If the throttling begins at 10gb, or maybe even 6-7, I understand. If it's done more heavily during the 5pm-10pm, it will improve QOS. If the drop is from 1.5mbps to 750, fine.
But that's not AT&T. They'll throttle at 2gb. They'll do it 24-7. And I wouldn't be shocked it they accomplish the throttling by dropping people to Edge for the rest of their billing cycle.
I should have jumped to Verizon and fought the ETF. This announcement comes just weeks after they drop unlimited. Clearly no coincidence.
The sad part? If those AT&T jerks offer me another early upgrade to get the iPhone 5 in a month, I'm not going anywhere.

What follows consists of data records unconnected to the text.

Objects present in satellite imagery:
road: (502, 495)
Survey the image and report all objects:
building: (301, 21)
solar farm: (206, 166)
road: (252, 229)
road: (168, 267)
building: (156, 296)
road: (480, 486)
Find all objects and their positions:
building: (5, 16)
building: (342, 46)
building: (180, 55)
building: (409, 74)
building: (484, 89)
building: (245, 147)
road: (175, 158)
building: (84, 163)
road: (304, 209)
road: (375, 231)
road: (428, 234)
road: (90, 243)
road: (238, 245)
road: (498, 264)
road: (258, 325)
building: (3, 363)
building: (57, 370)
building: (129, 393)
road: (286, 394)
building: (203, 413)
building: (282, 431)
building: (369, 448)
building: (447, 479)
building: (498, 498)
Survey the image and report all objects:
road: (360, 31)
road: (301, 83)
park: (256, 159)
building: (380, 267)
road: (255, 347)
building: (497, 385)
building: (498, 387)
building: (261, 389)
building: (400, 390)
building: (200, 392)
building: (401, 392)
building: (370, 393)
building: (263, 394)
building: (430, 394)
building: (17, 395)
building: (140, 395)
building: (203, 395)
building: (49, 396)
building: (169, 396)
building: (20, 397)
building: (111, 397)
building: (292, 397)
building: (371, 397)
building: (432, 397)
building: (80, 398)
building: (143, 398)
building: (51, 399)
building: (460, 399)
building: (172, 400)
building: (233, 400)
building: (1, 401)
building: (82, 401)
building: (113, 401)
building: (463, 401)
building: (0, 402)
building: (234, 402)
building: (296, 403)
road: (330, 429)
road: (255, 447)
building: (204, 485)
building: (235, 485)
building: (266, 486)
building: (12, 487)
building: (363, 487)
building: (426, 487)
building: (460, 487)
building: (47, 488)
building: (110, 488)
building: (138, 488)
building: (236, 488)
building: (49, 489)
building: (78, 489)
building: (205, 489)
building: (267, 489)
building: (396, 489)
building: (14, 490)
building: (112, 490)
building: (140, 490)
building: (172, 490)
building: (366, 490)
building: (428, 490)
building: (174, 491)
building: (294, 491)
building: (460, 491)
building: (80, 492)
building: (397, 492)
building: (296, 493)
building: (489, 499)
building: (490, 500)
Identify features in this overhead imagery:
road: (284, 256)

Throttling SHOULD begin at 2GB, but it probably won't. For the rest of us, ATT charges $10 more the second you hit 2GB. Why should users who were lucky enough to be abusing the system for years now be granted a more privileged position? OK, so you pay $30 a month instead of $25. I'll give you the extra 20% and say the fair start for the slowing is at 2.4 GB.

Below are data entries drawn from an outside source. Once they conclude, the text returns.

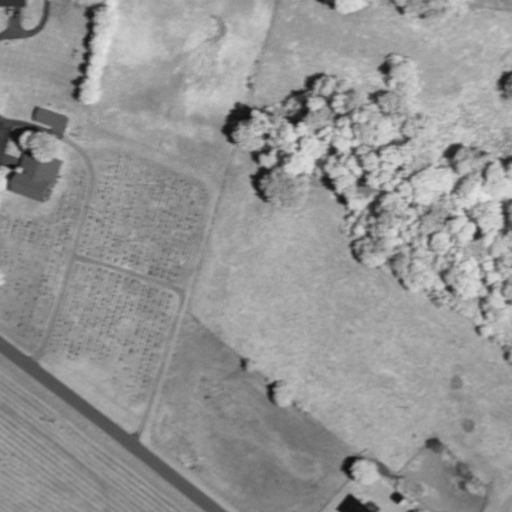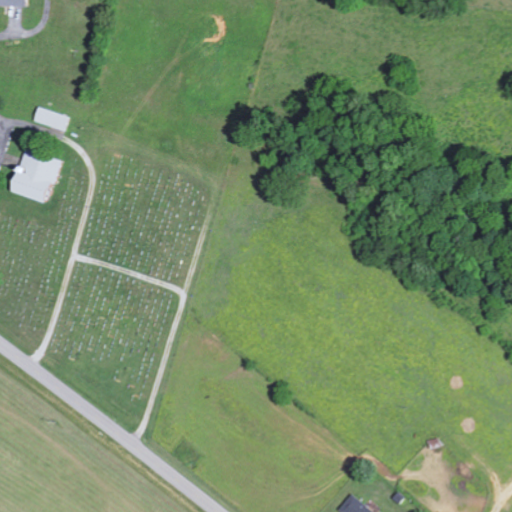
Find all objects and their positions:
building: (13, 2)
road: (34, 30)
building: (51, 118)
building: (34, 175)
park: (109, 268)
road: (108, 428)
building: (353, 505)
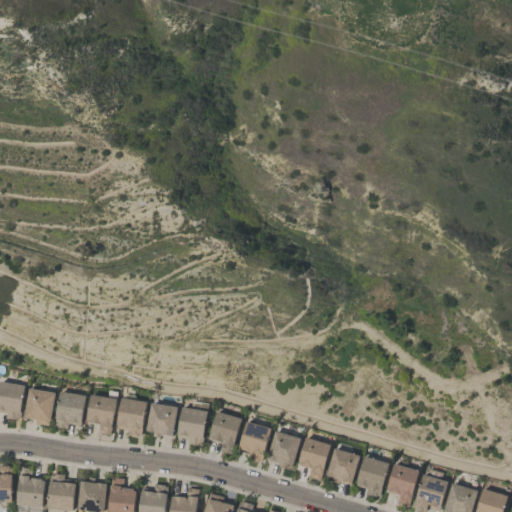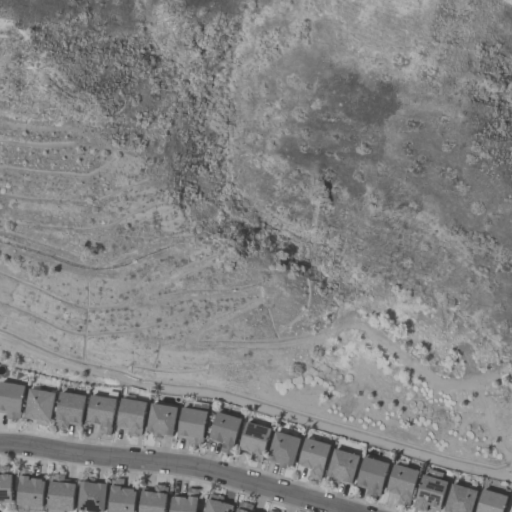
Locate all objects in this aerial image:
building: (10, 397)
building: (11, 399)
road: (257, 399)
building: (38, 404)
building: (40, 407)
building: (68, 407)
building: (70, 410)
building: (100, 411)
building: (102, 412)
building: (129, 414)
building: (132, 417)
building: (160, 418)
building: (162, 420)
building: (191, 421)
building: (194, 422)
building: (224, 428)
building: (226, 429)
building: (253, 438)
building: (255, 441)
building: (281, 447)
building: (285, 450)
building: (312, 455)
road: (181, 464)
building: (341, 464)
building: (344, 468)
building: (370, 474)
building: (401, 481)
building: (4, 482)
building: (403, 484)
building: (6, 485)
building: (28, 487)
building: (429, 489)
building: (30, 490)
building: (59, 492)
building: (431, 493)
building: (61, 494)
building: (90, 494)
building: (92, 496)
building: (119, 496)
building: (122, 496)
building: (151, 498)
building: (154, 498)
building: (458, 498)
building: (461, 499)
building: (183, 501)
building: (489, 501)
building: (492, 502)
building: (186, 503)
building: (215, 504)
building: (243, 506)
building: (220, 507)
building: (271, 510)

Grandfathering the most abusive users is a crazy policy. Why should the heaviest users get the exception to use as much data as they like? I'm sure ATT will begin slowing the user down somewhere in the 3-4 GB range. As they've said, they will make it very clear to the user that throttling is about to happen before it happens with multiple warnings. So when it it gets phased in, we'll know the answer.
Unlike the vast majority of users, your $30 will continue to buy you far more than $25 or even $35 will buy the rest of users. Is that fair? Why should you get more for less?
ATT gives users the ability to use as much data as they want, at a price of $10 per GB. UNLIMITED. Pay for it. They won't be grandfathering users in with unlimited plans forever anyway, so get used t it.
This is yet another reason why I will not get an iPhone: AT&T is the most abusive company out their.
And look how they defined their top users: by %. So, that means as they whip people in to submission for data use, that 5% top end grows downward.
You say "look at" it, but you clearly didn't. Here's what ATT says about the people they will throttle:
" In fact, these customers on average use 12 times more data than the average of all other smartphone data customers. This step will not apply to our 15 million smartphone customers on a tiered data plan or the vast majority of smartphone customers who still have unlimited data plans."
We know that ATT has said the average smartphone user uses more than 400MB, which means that the average user they plan to throttle uses more than 5GB.
All you whining babies who think ATT and the other paying users owe you a favor, and that ATT is planning on throttling users right at 2GB and even below that, read that quote from ATT above again.